やはり雇用が気がかりである。
全般的な雇用情勢も依然として厳しく明るさは全く見えない。
この5月の完全失業率も引き続き4.0%と高水準である。
有効求人倍率は1.0倍を切って0.92倍と4ヶ月連続で悪化した。
とりわけ35才以上の働きざかりで生計費負担が厳しい世代の男性の失業が、大幅に増加しているのが大変気がかりである。
完全雇用の日本といった時代が遠い昔になってしまった。
政治の基本は「働く意志のある人に職を与える」ことにあるはずなのに、雇用の実態にも今の政府は鈍感であり、何ら有効な政策を打ち出そうともしない。
こうした中、何かと話題と議論になっているのが、あの秋葉原通り魔事件である。
もちろんこの事件はいかなる理由や背景があろうと絶対に許すことはできない事件である。
その上で、類似した無差別の通り魔事件が最近多発することは、単に本人の問題とだけいっていれば解決していく話ではない。
こうした事件が多発する様になった社会構造にメスを入れることが必要な気がしてならない。
とりわけ今回の秋葉原事件の犯人が書いたブログは注目にあたいする。
その一つに「あっ、住所不定無職になったのか。ますます絶望的だ」というのがある。
自分の派遣先が人員整理をするということを聞き、自分も解雇されると思った時のブログである。
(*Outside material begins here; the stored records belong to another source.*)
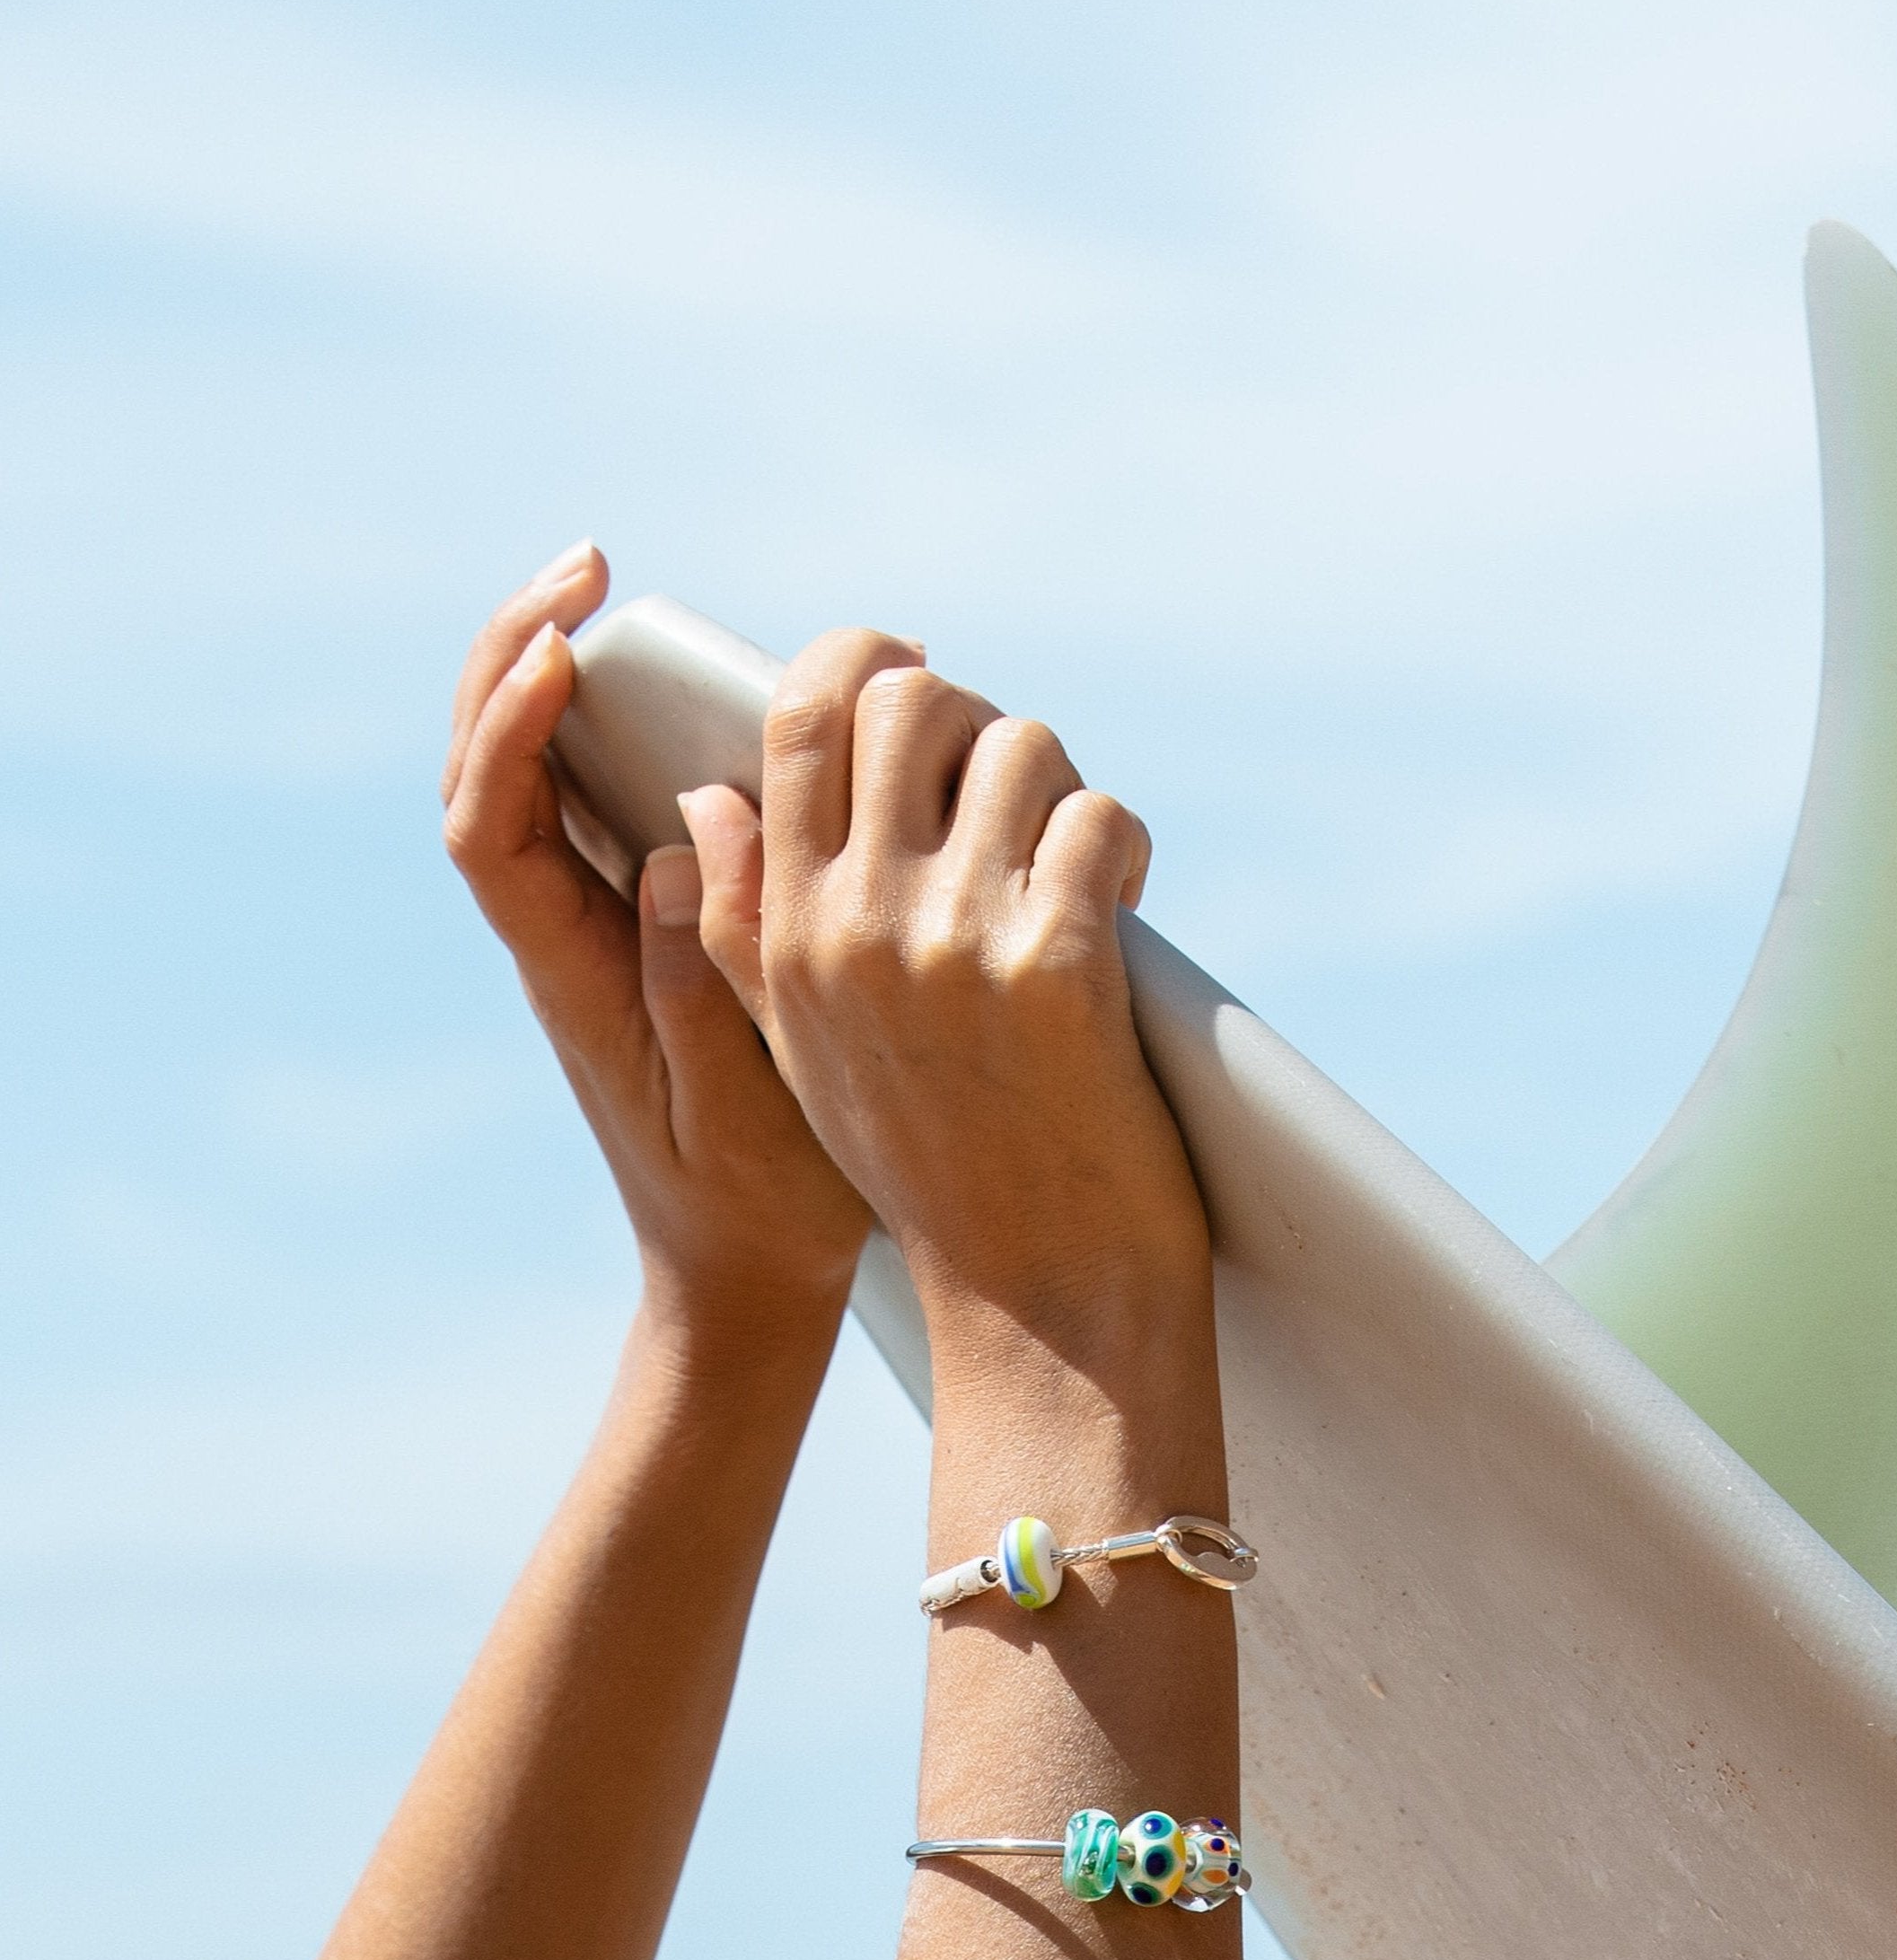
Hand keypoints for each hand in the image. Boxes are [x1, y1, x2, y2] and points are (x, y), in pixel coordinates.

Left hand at [441, 548, 872, 1372]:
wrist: (745, 1274)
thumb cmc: (752, 1205)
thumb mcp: (736, 1108)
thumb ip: (698, 980)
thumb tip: (673, 840)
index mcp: (566, 977)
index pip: (489, 828)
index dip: (504, 729)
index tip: (562, 651)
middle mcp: (565, 936)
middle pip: (486, 773)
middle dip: (514, 655)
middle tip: (587, 566)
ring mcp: (600, 926)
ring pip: (537, 777)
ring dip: (555, 672)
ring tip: (609, 590)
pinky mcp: (647, 926)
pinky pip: (608, 805)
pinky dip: (625, 727)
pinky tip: (683, 686)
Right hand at [682, 631, 1210, 1380]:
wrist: (1042, 1300)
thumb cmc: (934, 1168)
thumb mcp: (806, 1051)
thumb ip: (747, 924)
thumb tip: (708, 795)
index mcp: (785, 933)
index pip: (800, 717)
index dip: (863, 659)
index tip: (919, 672)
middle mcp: (854, 926)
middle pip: (912, 700)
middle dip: (980, 720)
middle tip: (1018, 788)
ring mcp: (953, 945)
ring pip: (1023, 747)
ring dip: (1065, 790)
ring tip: (1074, 863)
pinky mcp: (1057, 968)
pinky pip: (1099, 819)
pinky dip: (1125, 848)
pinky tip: (1123, 907)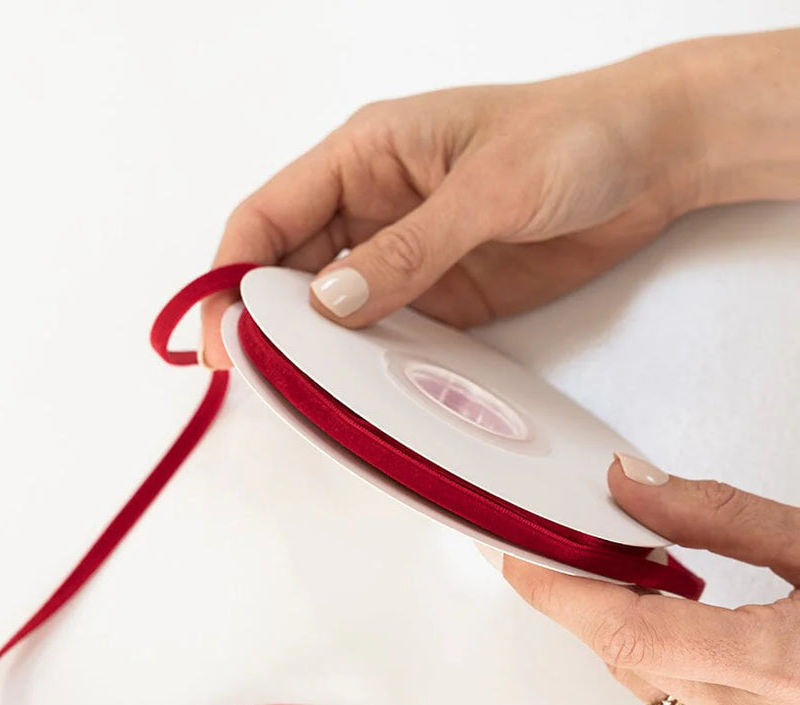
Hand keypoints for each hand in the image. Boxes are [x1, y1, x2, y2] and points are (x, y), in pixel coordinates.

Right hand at [201, 47, 699, 366]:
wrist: (654, 160)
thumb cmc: (573, 136)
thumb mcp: (487, 188)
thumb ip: (409, 249)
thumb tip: (330, 303)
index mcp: (365, 155)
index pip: (268, 217)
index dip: (231, 275)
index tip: (222, 334)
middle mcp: (372, 208)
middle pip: (289, 272)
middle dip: (266, 324)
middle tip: (260, 380)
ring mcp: (406, 257)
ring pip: (335, 312)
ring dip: (317, 352)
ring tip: (306, 396)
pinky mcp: (443, 297)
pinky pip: (389, 336)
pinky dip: (371, 366)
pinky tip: (364, 393)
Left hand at [496, 454, 799, 704]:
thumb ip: (719, 518)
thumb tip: (634, 492)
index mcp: (782, 667)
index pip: (628, 631)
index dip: (560, 590)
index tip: (518, 552)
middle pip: (624, 654)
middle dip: (591, 595)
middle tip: (582, 542)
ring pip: (642, 681)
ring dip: (629, 626)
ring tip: (655, 577)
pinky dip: (664, 658)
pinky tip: (694, 625)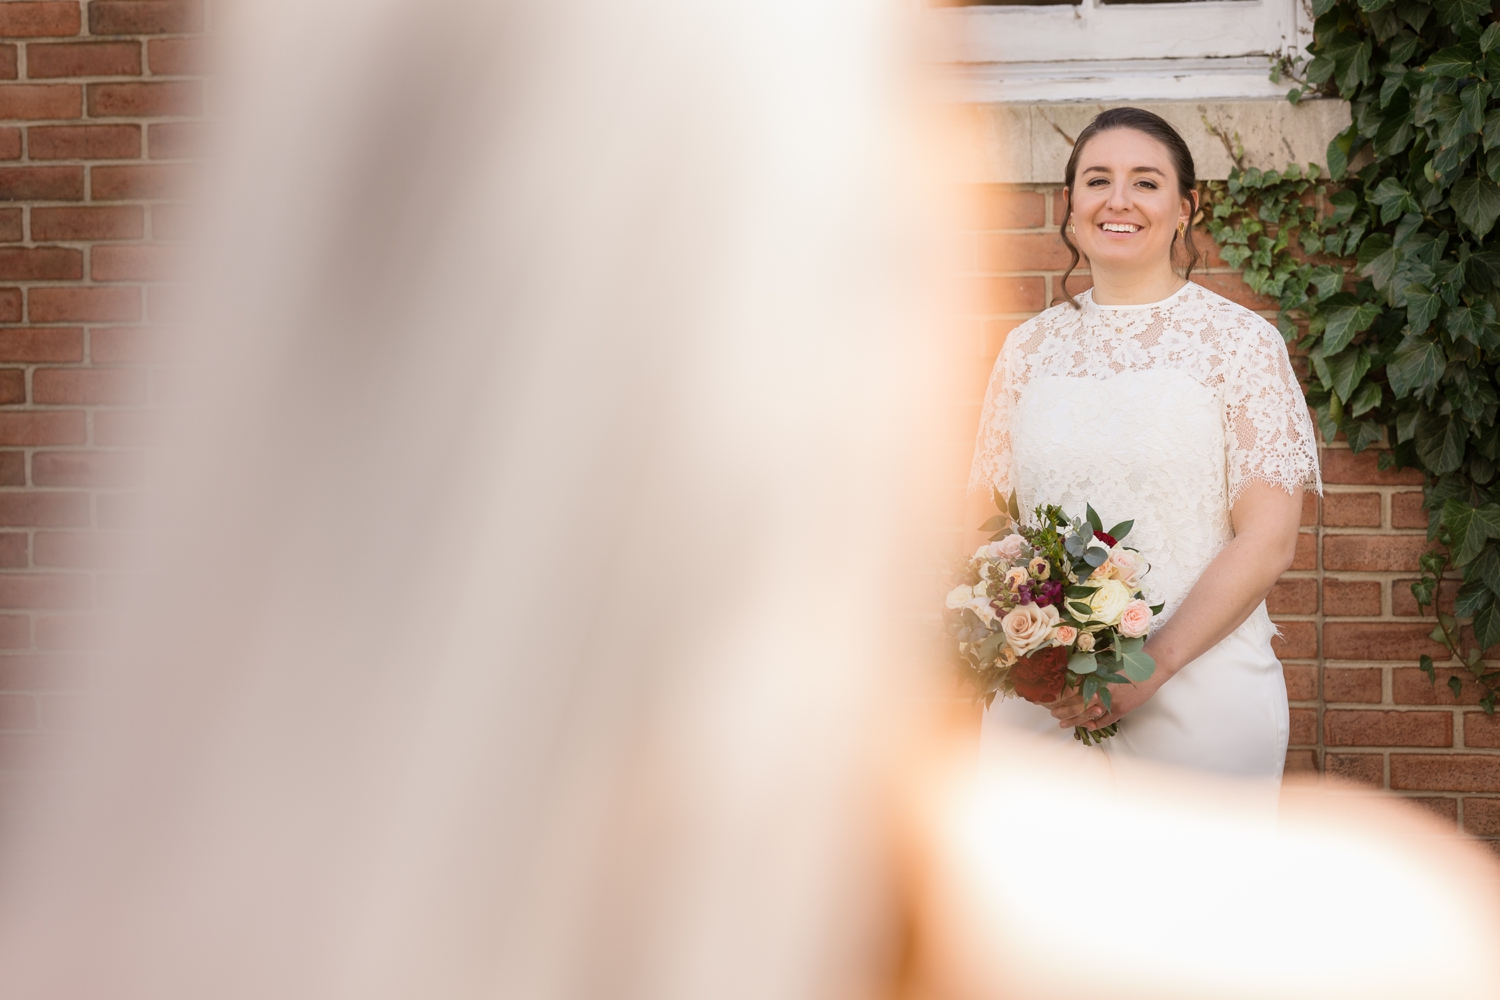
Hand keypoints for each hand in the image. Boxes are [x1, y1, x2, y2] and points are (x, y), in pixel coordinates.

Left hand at [1047, 669, 1166, 730]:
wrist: (1149, 668)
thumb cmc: (1128, 663)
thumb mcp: (1106, 664)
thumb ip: (1092, 672)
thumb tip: (1074, 673)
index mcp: (1095, 676)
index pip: (1071, 688)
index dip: (1059, 696)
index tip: (1049, 699)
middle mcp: (1100, 688)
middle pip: (1075, 703)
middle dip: (1062, 710)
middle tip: (1052, 714)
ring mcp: (1110, 700)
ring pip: (1086, 714)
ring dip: (1073, 719)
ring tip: (1062, 723)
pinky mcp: (1120, 709)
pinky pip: (1103, 721)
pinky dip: (1093, 725)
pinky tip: (1086, 726)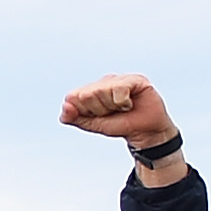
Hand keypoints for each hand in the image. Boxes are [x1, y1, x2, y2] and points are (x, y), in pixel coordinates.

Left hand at [58, 75, 175, 148]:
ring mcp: (117, 79)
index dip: (84, 112)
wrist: (144, 132)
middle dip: (98, 110)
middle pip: (86, 95)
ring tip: (122, 108)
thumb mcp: (91, 125)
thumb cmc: (118, 125)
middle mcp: (101, 82)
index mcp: (88, 91)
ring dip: (112, 106)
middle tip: (112, 112)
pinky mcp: (134, 79)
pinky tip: (130, 103)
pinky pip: (119, 89)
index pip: (72, 97)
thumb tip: (65, 105)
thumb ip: (73, 117)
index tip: (97, 116)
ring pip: (101, 91)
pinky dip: (124, 102)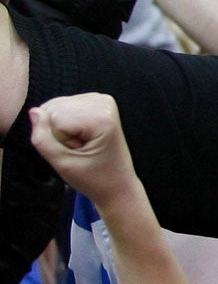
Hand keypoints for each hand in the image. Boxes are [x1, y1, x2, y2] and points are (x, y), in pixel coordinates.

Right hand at [30, 93, 144, 213]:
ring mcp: (101, 100)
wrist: (117, 184)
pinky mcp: (97, 102)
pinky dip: (66, 125)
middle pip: (54, 108)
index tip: (77, 152)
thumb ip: (42, 139)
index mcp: (101, 117)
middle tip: (79, 149)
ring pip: (56, 108)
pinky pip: (64, 108)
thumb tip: (33, 111)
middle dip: (59, 132)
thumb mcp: (63, 164)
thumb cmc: (94, 178)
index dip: (58, 140)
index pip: (53, 116)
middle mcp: (103, 102)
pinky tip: (82, 137)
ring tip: (81, 145)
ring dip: (62, 129)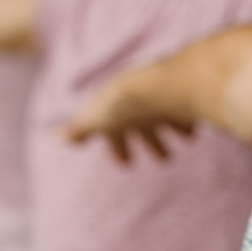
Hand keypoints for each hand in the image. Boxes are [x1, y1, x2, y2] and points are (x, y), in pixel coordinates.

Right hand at [65, 63, 195, 161]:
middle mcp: (138, 100)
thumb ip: (79, 129)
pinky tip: (192, 133)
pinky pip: (184, 109)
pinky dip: (186, 123)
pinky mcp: (179, 95)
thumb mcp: (94, 119)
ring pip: (165, 118)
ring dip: (172, 133)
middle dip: (153, 143)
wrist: (152, 86)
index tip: (126, 164)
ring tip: (184, 145)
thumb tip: (59, 137)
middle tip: (165, 160)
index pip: (115, 129)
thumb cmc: (120, 105)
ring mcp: (159, 97)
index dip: (119, 147)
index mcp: (115, 108)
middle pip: (145, 124)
彼の様に派遣会社の借り上げ寮に住んでいると、失職イコール住む家を失うことになる。
まさに住所不定となる。そして住所不定となれば、定職に就くのはまさしく絶望的となる。
即ち、こうした派遣労働者にとっては解雇とは、いわば死刑宣告のようなものであると言えよう。
派遣労働の多くは常にこうした危機や不安と隣り合わせであるということでもある。
2004年の派遣法の改悪で工場の生産ラインにも派遣労働を可能としたことで、一層このような悲劇的な派遣労働が生じたことは間違いない。
派遣労働の規制緩和がもたらす問題は、私が衆議院議員として民主党の雇用問題担当の責任者をしていた時に、労働者派遣法改正のたびに国会で強く指摘していたことである。
私が危惧していた通りの労働の実態になってしまった。誠に残念でならない。
最大の問題は「労働が商品」として扱われる様になってしまったことである。
私は一貫して「労働の尊厳」を主張し続けてきた。
働く人には人生があり家庭があり、そして何より自らの仕事に誇りをもちたいものである。
すべてとは言わないが今の派遣労働、とりわけ日雇い派遣は「仕事や自分に誇りがもてる働き方」には程遠い実態である。
民主党も、もう一度労働者派遣法を原点に立ち戻って見直すべきである。
その基本は「労働は商品ではない」ということ、そして「労働の尊厳」をしっかりと保持できる雇用であるということである。
どのような働き方であろうと、どの職場で働こうと”明日への希望”だけはすべての人が平等にもてる社会にすることが政治の最大の使命である。